What you need to do – Please print every record below exactly as it reads.

Raw data –
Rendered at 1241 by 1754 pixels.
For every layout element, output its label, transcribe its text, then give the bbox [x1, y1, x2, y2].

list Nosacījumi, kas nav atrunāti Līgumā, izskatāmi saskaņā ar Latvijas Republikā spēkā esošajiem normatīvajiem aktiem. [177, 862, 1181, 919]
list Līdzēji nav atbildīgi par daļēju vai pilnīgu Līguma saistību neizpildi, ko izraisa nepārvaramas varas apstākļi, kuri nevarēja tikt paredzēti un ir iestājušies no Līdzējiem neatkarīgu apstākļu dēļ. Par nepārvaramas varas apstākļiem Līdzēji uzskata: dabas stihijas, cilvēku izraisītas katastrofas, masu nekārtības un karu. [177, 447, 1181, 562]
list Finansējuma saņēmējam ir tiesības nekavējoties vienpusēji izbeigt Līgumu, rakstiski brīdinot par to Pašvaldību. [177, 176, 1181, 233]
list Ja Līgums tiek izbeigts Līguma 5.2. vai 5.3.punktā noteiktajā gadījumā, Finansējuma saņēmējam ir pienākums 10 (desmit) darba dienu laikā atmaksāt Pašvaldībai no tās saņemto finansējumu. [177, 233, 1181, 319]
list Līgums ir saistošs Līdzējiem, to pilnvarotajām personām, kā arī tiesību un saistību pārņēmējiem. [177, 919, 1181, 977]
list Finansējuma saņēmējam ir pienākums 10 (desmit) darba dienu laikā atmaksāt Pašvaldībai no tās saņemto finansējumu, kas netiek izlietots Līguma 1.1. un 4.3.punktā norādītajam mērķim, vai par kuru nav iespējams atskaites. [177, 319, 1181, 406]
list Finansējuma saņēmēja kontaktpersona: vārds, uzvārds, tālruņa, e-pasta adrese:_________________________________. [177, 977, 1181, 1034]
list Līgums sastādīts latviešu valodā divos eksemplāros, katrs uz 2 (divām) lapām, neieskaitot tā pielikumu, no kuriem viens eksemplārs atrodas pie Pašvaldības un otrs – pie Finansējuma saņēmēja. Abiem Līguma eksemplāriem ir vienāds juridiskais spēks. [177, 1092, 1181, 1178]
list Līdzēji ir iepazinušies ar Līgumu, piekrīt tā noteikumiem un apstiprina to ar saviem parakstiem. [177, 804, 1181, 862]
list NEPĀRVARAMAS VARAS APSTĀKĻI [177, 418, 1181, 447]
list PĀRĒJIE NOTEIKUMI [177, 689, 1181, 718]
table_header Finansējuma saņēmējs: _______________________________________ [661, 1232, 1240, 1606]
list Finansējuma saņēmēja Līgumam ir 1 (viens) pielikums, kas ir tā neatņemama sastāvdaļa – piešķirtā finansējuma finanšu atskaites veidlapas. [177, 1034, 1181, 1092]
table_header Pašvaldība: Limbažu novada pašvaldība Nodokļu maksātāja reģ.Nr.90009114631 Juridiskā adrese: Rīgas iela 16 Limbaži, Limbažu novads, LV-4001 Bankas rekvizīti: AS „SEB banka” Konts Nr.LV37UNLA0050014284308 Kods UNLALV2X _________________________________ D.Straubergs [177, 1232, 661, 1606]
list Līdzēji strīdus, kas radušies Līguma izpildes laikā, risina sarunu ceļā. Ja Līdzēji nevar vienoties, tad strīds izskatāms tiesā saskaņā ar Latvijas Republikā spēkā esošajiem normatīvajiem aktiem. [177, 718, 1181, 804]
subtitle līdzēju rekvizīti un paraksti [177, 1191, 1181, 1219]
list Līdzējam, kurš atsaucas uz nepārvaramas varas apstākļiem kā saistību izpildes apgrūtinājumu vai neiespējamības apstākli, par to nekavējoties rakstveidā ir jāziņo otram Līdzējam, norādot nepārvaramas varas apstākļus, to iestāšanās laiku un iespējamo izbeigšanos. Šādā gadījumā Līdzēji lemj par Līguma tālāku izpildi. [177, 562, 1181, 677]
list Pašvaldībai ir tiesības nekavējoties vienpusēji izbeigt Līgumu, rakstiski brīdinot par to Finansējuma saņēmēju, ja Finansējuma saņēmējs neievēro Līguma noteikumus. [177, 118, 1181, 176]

Your solution –
Rendered at 1241 by 1754 pixels.
For every layout element, output its label, transcribe its text, then give the bbox [x1, y1, x2, y2].

list Nosacījumi, kas nav atrunāti Līgumā, izskatāmi saskaņā ar Latvijas Republikā spēkā esošajiem normatīvajiem aktiem. [177, 862, 1181, 919]
list Līdzēji nav atbildīgi par daļēju vai pilnīgu Līguma saistību neizpildi, ko izraisa nepārvaramas varas apstākļi, kuri nevarēja tikt paredzēti un ir iestājušies no Līdzējiem neatkarīgu apstākļu dēļ. Par nepārvaramas varas apstākļiem Līdzēji uzskata: dabas stihijas, cilvēku izraisītas katastrofas, masu nekārtības un karu. [177, 447, 1181, 562]
list Finansējuma saņēmējam ir tiesības nekavējoties vienpusēji izbeigt Līgumu, rakstiski brīdinot par to Pašvaldību. [177, 176, 1181, 233]
list Ja Līgums tiek izbeigts Līguma 5.2. vai 5.3.punktā noteiktajā gadījumā, Finansējuma saņēmējam ir pienākums 10 (desmit) darba dienu laikā atmaksāt Pašvaldībai no tās saņemto finansējumu. [177, 233, 1181, 319]
list Līgums ir saistošs Līdzējiem, to pilnvarotajām personām, kā arī tiesību un saistību pārņēmējiem. [177, 919, 1181, 977]
list Finansējuma saņēmējam ir pienākums 10 (desmit) darba dienu laikā atmaksāt Pašvaldībai no tās saņemto finansējumu, kas netiek izlietots Līguma 1.1. un 4.3.punktā norādītajam mērķim, vai par kuru nav iespējams atskaites. [177, 319, 1181, 406]
list Finansējuma saņēmēja kontaktpersona: vārds, uzvārds, tālruņa, e-pasta adrese:_________________________________. [177, 977, 1181, 1034]
list Līgums sastādīts latviešu valodā divos eksemplāros, katrs uz 2 (divām) lapām, neieskaitot tā pielikumu, no kuriem viens eksemplārs atrodas pie Pašvaldības un otrs – pie Finansējuma saņēmēja. Abiem Līguma eksemplāriem ir vienāds juridiskais spēks. [177, 1092, 1181, 1178]
list Līdzēji ir iepazinušies ar Līgumu, piekrīt tā noteikumiem un apstiprina to ar saviem parakstiem. [177, 804, 1181, 862]
list NEPĀRVARAMAS VARAS APSTĀKĻI [177, 418, 1181, 447]
list PĀRĒJIE NOTEIKUMI [177, 689, 1181, 718]
table_header Finansējuma saņēmējs: _______________________________________ [661, 1232, 1240, 1606]
list Finansējuma saņēmēja Līgumam ir 1 (viens) pielikums, kas ir tā neatņemama sastāvdaļa – piešķirtā finansējuma finanšu atskaites veidlapas. [177, 1034, 1181, 1092]
table_header Pašvaldība: Limbažu novada pašvaldība Nodokļu maksātāja reģ.Nr.90009114631 Juridiskā adrese: Rīgas iela 16 Limbaži, Limbažu novads, LV-4001 Bankas rekvizīti: AS „SEB banka” Konts Nr.LV37UNLA0050014284308 Kods UNLALV2X _________________________________ D.Straubergs [177, 1232, 661, 1606]
list Līdzēji strīdus, kas radušies Līguma izpildes laikā, risina sarunu ceļā. Ja Līdzēji nevar vienoties, tad strīds izskatāms tiesā saskaņā ar Latvijas Republikā spēkā esošajiem normatīvajiem aktiem. [177, 718, 1181, 804]
subtitle līdzēju rekvizīti un paraksti [177, 1191, 1181, 1219]
list Līdzējam, kurš atsaucas uz nepārvaramas varas apstākļiem kā saistību izpildes apgrūtinājumu vai neiespējamības apstākli, par to nekavējoties rakstveidā ir jāziņo otram Līdzējam, norādot nepārvaramas varas apstākļus, to iestāšanās laiku un iespējamo izbeigšanos. Šādā gadījumā Līdzēji lemj par Līguma tālāku izpildi. [177, 562, 1181, 677]
list Pašvaldībai ir tiesības nekavējoties vienpusēji izbeigt Līgumu, rakstiski brīdinot par to Finansējuma saņēmēju, ja Finansējuma saņēmējs neievēro Līguma noteikumus. [177, 118, 1181, 176]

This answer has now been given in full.